The Pound to Euro Exchange Rate has strengthened from 1.191 this morning to 1.201 this afternoon, as investors reacted slowly but surely to a breakdown in Greek debt talks.
The Eurozone benefitted from a positive start to the day with Manufacturing and Index figures rising above the 50.0 mark in Germany which in turn caused both stats to grow in the EU as well. Debt auctions went very well in Spain with €2.5 billion of short-term debt sold; 3-month yields dropped from 1.735% to 1.285% and 6-month paper bills fell from 2.435% to 1.847%. The ever-steady Netherlands who retain their AAA credit rating, sold 30-year debt with yields falling from 4.03% to just 2.69% and €495 million of 2013 bonds with virtually no yield at 0.074%.
This good news however, was sidelined as Eurogroup finance ministers ruled that Greek bonds be cut in half with a new coupon value of 3.5% rather than the 4.0% demanded by private sector investors. The decision stoked fears that Greece may be forced to make the cut involuntarily, which could trigger Credit Default Swap payments. CDS payments in Greece come with the risk of contagion to other struggling Eurozone economies – of which there is an abundance of with Portugal, Spain, Italy, and Ireland coming to mind.
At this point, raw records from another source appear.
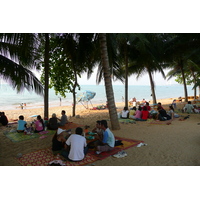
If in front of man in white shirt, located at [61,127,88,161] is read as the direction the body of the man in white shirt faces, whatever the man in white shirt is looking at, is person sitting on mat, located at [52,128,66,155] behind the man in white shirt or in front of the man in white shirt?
in front

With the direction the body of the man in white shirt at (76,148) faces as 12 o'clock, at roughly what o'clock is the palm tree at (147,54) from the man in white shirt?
The palm tree is roughly at 1 o'clock from the man in white shirt.

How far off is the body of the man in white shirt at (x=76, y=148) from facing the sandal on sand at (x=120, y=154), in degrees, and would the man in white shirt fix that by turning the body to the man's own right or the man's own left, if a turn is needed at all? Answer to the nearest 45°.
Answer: approximately 90° to the man's own right

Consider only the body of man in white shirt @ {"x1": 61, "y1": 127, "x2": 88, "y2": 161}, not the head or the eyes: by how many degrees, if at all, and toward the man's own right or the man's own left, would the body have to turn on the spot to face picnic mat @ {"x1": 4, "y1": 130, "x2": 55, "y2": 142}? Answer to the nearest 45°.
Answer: approximately 45° to the man's own left

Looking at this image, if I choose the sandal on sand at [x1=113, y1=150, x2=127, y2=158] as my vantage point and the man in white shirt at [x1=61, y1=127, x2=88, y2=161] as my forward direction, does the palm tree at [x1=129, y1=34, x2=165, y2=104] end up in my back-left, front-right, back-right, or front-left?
back-right

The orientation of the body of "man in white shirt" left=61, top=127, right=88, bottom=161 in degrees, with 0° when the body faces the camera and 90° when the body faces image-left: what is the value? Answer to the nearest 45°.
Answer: approximately 180°

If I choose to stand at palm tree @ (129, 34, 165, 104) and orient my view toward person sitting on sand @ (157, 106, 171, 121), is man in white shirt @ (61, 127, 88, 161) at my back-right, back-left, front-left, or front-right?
front-right

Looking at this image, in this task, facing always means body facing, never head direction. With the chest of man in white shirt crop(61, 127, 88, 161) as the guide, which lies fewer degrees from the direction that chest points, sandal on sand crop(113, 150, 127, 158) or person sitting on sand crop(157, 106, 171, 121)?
the person sitting on sand

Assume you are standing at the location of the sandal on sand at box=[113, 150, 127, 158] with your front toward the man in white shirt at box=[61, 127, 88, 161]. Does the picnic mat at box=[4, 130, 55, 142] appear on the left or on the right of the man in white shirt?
right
The bubbling troubles that circulate around the cauldron that is the Eurozone debt crisis are, according to the IMF, approaching boiling point. The International Monetary Fund has cut its world growth outlook to 3.3% from 4.0%, citing the ‘Euro area economy’ as the primary concern. Eurozone growth has been cut from 1.1% down to a contraction of 0.5% and UK growth has been slashed from 1.6% to 0.6% due to the area entering a ‘perilous new phase.’